"Our friends in the library seem to think that you and I could get along together, and I'm disposed to think they're right—aren't you?"
In my ignorance and helplessness, and with the consciousness of what I was expected to do, I merely looked at him without speaking.
Then he fixed his monocle afresh, and, looking back at me in a curious way, he said:
"I don't think I should bore you, my dear. In fact, I should be rather proud of having a good-looking woman for my wife, and I fancy I could give you a good time. In any case"—this with a certain condescension—"my name might be of some use to you."
A sort of shame was creeping over me. The dog was yawning in my face. My intended husband threw it off his knee.
"Shall we consider it a settled thing, then?" he asked, and when in my confusion I still made no reply (having nothing which I felt myself entitled to say), he said something about Aunt Bridget and what she had told him at luncheon about my silence and shyness, and then rising to his feet he put my arm through his own, and turned our faces towards home.

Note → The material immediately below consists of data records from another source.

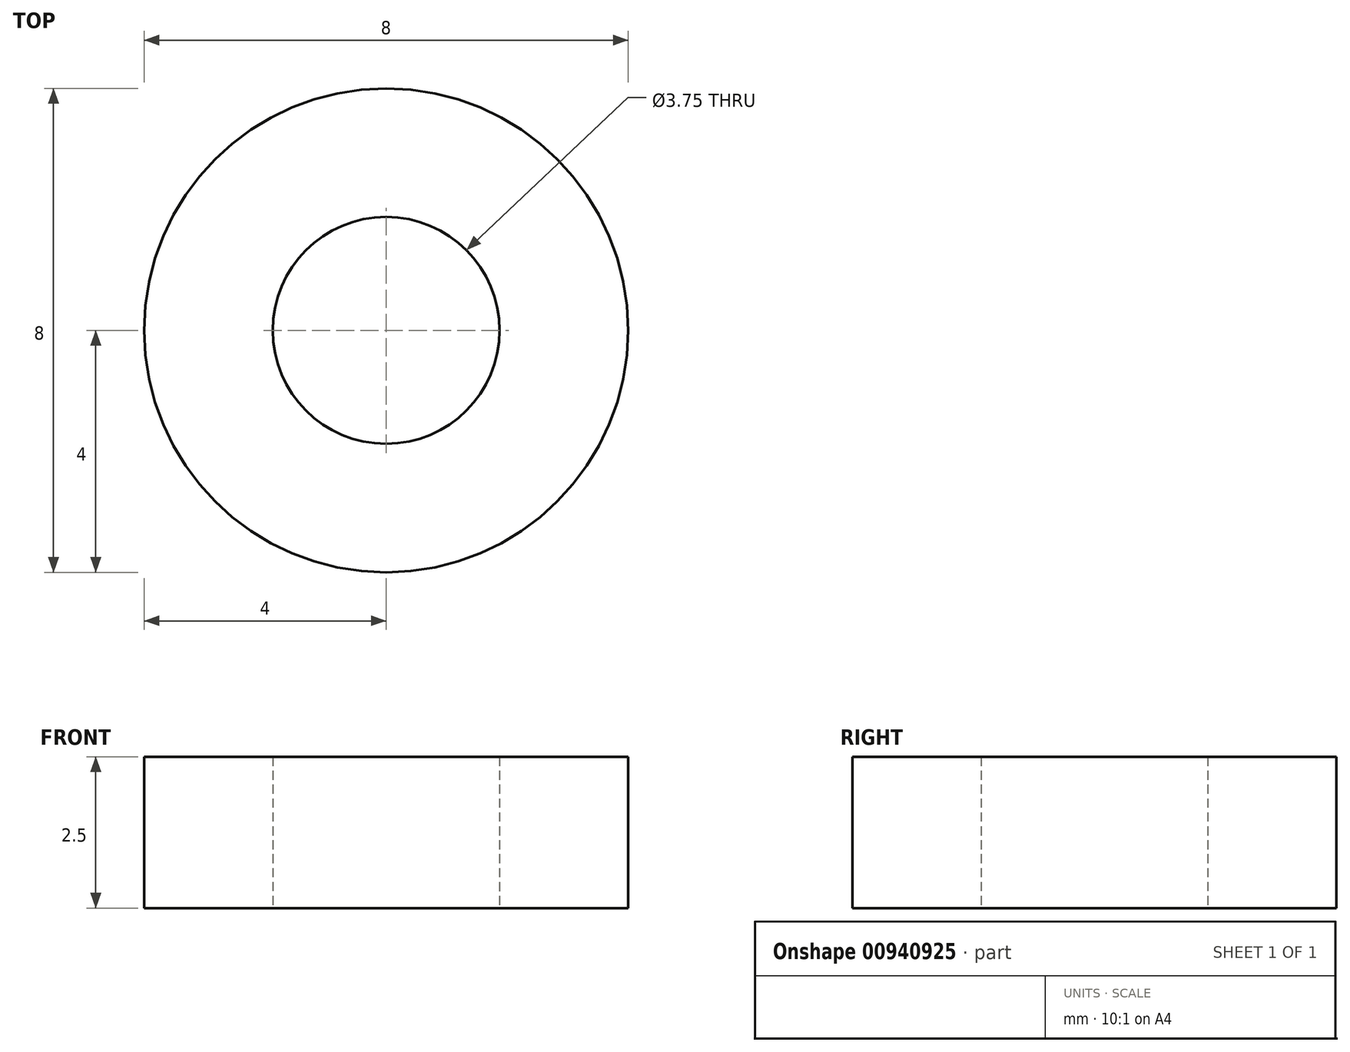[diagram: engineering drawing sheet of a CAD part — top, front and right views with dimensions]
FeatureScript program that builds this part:
annotation { "Feature Type Name" : "Feature", "Feature Type Description" : "" }
export const myFeature = defineFeature(function(context is Context, id is Id, definition is map)
    precondition{}
    {
        {
            var Q0;
            Q0=qCreatedBy(makeId("Top.planeOp"),FACE);
            var sketch = newSketch(context, id + "F0", { "sketchPlane" : qUnion([Q0])});
            skCircle(sketch, "E0", {"center": v(0, 0) * mm, "radius": 4 * mm});
            skCircle(sketch, "E1", {"center": v(0, 0) * mm, "radius": 1.88 * mm});
            skSolve(sketch);
        }
        {
            var Q0;
            Q0=makeQuery(id+"F0.imprint","IMPRINT",FACE,{"disambiguationData":[TD([[makeQuery(id+"F0.imprint","IMPRINT",EDGE,{"derivedFrom":sQuery(id+"F0.wireOp",EDGE,"E0")}),1.0]])]});
            extrude(context, id + "F1", {"entities" : qUnion([Q0]), "depth" : 2.5 * mm, "offsetDistance" : 25 * mm});
        }
    });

That was all. As I am a truthful woman, that was everything. Not a word from me, nay, not half a word, merely a passive act of silent acquiescence, and in my youthful and almost criminal innocence I was committed to the most momentous incident of my life.
But if there was no love-making, no fondling, no kissing, no courtship of any kind, and none of the delirious rapture which used to be described in Alma's novels, I was really grateful for that, and immensely relieved to find that matters could he completed without them.
When we reached the house, the bell was ringing for tea and my father was coming out of the library, followed by the lawyers.
"So that's all right, gentlemen?" he was saying.